WISN 12’s Hannah Hilyard adds that Johnson has led the department for six years but has been off the job for the last six months – still drawing a paycheck – while internal and external inquiries played out. 

The criminal complaint, she says, centers on a department “pole camera” that ended up across the street from Johnson’s house.

Both reporters agree on the core allegation: city gear was used at a private home, for a private purpose, despite clear warnings not to do it.

How the Camera Ended Up at Home

How the Camera Ended Up at Home
Image Credit: FOX6 News Milwaukee

According to Miston’s reporting, the trail begins in December 2024 amid Johnson’s divorce. Court filings say Johnson had department staff install a city surveillance camera aimed at his residence. 

The city attorney advised against it, warning the mayor that if the equipment went in anyway, “we’ll have to deal with it.”

Hilyard’s coverage narrows the timeline. She says prosecutors describe Johnson citing “unsubstantiated safety concerns” tied to the divorce, claiming his ex-wife was dating a dangerous person. 

Despite the city attorney’s stance, Hilyard reports Johnson “did it anyway,” assigning a detective to facilitate the installation of one of the department’s four pole cameras across from his house.

A detective eventually found the live feed and confirmed the camera was pointed at Johnson’s home, Miston reports. That discovery triggered the state DOJ probe that led to the felony charge.

Here’s the problem as I see it. Even if a public official feels legitimately threatened, personal risk doesn’t convert public property into private security. 

The city attorney’s earlier decisions to approve cameras for officials facing job-related threats aren’t a blank check for domestic matters. That difference matters.

The Off-Ramp That Wasn’t

In April, Miston says, city officials offered Johnson an exit: retire with pension, “write his own story,” and move on. According to the filings, Johnson “became very irate,” denied wrongdoing, and said he was “not going anywhere.” He was then placed on administrative leave.

Hilyard’s reporting echoes the same pivot, pointing out that after he was benched, Johnson called a May news conference to claim he was being pressured to retire without details or due process. 

The Off Ramp That Wasn’t
Image Credit: WISN 12 News

“I have 33 years of dedicated service to City Greenfield,” Johnson told cameras, insisting that the mayor “has required I retire many times” but “has never criticized my work performance.”

A lawyer-hosted YouTube channel, Lawyer Explains Stuff, plays that presser and flags Johnson’s phrasing about never receiving a “formal complaint.” 

The host notes that “formal” is doing heavy lifting – allegations can still exist even without formal discipline – and then raises a separate ethical question: if the city truly suspected misconduct, why dangle a cushy retirement instead of finishing an honest investigation? I share that concern. “Retire quietly and we’ll call it even” is not a confidence-building message to taxpayers.
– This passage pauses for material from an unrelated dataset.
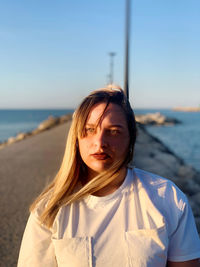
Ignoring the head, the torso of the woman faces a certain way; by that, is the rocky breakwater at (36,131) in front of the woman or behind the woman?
behind

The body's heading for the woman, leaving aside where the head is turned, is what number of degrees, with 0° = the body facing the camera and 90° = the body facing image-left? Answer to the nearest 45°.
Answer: approximately 0°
Paid Leave, Public Money, and a Trust Problem

While all this unfolded, Johnson stayed on paid leave. Miston obtained records showing taxpayers paid him nearly $75,000 over roughly six months off the job, a figure the lawyer-host repeats while criticizing the state-law requirement that officers remain on paid status pending due process.
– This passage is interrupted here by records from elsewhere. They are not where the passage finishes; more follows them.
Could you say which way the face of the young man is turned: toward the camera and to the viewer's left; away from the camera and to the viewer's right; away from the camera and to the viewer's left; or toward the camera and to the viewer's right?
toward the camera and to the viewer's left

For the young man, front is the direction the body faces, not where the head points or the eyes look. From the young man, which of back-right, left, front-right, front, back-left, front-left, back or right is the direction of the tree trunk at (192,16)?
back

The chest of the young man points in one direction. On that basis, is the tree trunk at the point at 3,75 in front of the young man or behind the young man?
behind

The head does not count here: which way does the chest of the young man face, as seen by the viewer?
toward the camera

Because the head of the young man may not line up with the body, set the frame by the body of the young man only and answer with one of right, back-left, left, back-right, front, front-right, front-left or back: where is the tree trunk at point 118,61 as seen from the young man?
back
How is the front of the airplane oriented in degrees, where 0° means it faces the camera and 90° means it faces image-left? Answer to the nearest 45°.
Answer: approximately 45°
Hilyard confirms Johnson’s status has not changed; he remains on paid administrative leave while the city’s revived internal investigation continues. 

Paid Leave, Public Money, and a Trust Problem
Image Credit: FOX6 News Milwaukee

Meanwhile, Acting Chief Eric Lindström was appointed to run the department, and Hilyard reports that the complaint alleges Lindström later received cryptic threats from social media accounts “connected to Johnson.” Johnson’s attorney, she says, calls the allegations “untrue and ridiculous.”

Let’s be fair: due process exists to shield the innocent, and “paid leave” is a standard mechanism to remove potential influence while preserving rights. 

But the optics are brutal. Six figures in salary and benefits can vanish fast when agencies stretch out timelines, and residents feel like someone parked on a payroll indefinitely. If city and state processes can’t move faster, the system – not just the defendant – loses credibility.

What Johnson and the City Are Saying Now

When FOX6 went to Johnson’s home, Miston says, no one answered; later, Johnson emailed to route questions to his lawyer. In his May appearance, Johnson framed the camera as protecting his family and a department squad vehicle at his home and accused city leaders of trying to force him out.

Greenfield Mayor Michael Neitzke called the criminal charge “serious” and emphasized the presumption of innocence in a statement Miston summarized on air and in the FOX6 article. 

The mayor said outside criminal authorities asked the city to pause its internal inquiry for months to protect the integrity of the DOJ investigation, and that the city has now resumed its probe. State law, he said, requires Johnson to remain on paid leave during the process.

That timeline squares with how many municipalities coordinate with state investigators. Still, the larger issue is whether policies clearly bar the personal use of law-enforcement resources. If the lines are fuzzy, that’s a governance failure. If they’re bright and were ignored, that’s a leadership failure.

The Legal Lens – and the Bigger Takeaway

The Lawyer Explains Stuff host highlights Wisconsin’s misconduct-in-public-office statute (a Class I felony) as the likely hook and underscores the crucial factual distinction the city attorney raised: prior at-home security for public officials was justified by threats arising from official duties, not private disputes.

The host also questions the logic of using a city pole camera instead of private security or consumer cameras if this was primarily a domestic-safety concern. 

That’s a fair point. If the purpose was faster police monitoring, that is precisely why the city attorney flagged it as a public-resource problem.

The Legal Lens and the Bigger Takeaway
Image Credit: WISN 12 News

Beyond the charge itself, Miston documents that prosecutors also cite violations of codes of conduct and threats to other officers – allegations Johnson denies. Hilyard adds that Johnson’s attorney rejects the complaint as “untrue and ridiculous.” The case heads to Milwaukee County court for Johnson’s initial appearance on Monday, Nov. 10.

Here’s my view. This story isn’t just about one chief and one camera. It’s about boundaries. Public power is easiest to abuse at the edges – when a leader convinces themselves their private problem is intertwined with public duty. That is exactly when guardrails must hold.

If the facts are as prosecutors allege, using a department camera at home, green-lighted by subordinates and implemented over the city attorney’s objection, is a bright-line violation. If the facts are wrong, Johnson deserves exoneration and his name back. 

Either way, Greenfield owes residents clear policy, fast timelines, and outside eyes. Internal investigations that pause for months and paid leave that runs into five figures feed cynicism more than confidence.

What Happens Next – and What Should Change

Per FOX6’s Bill Miston, Johnson’s initial court date is set, and the city’s internal investigation has resumed. WISN’s Hannah Hilyard says Johnson remains on paid leave for now, and Acting Chief Eric Lindström continues to lead the department.

In the meantime, Greenfield can do more than wait for court. It can publish its policies on “take-home” equipment, codify the public-duty versus private-risk test, and require third-party review for any request that touches a leader’s personal life. 

It can also commit to public reporting on leave costs in real time – so taxpayers know what prolonged investigations actually cost.

One last thought. Johnson is entitled to a defense and a day in court. But residents are entitled to something too: a police department that never blurs the line between public protection and private protection, no matter who wears the badge. 

If this case clarifies that line for every official in the region, some good may yet come from a messy, expensive lesson.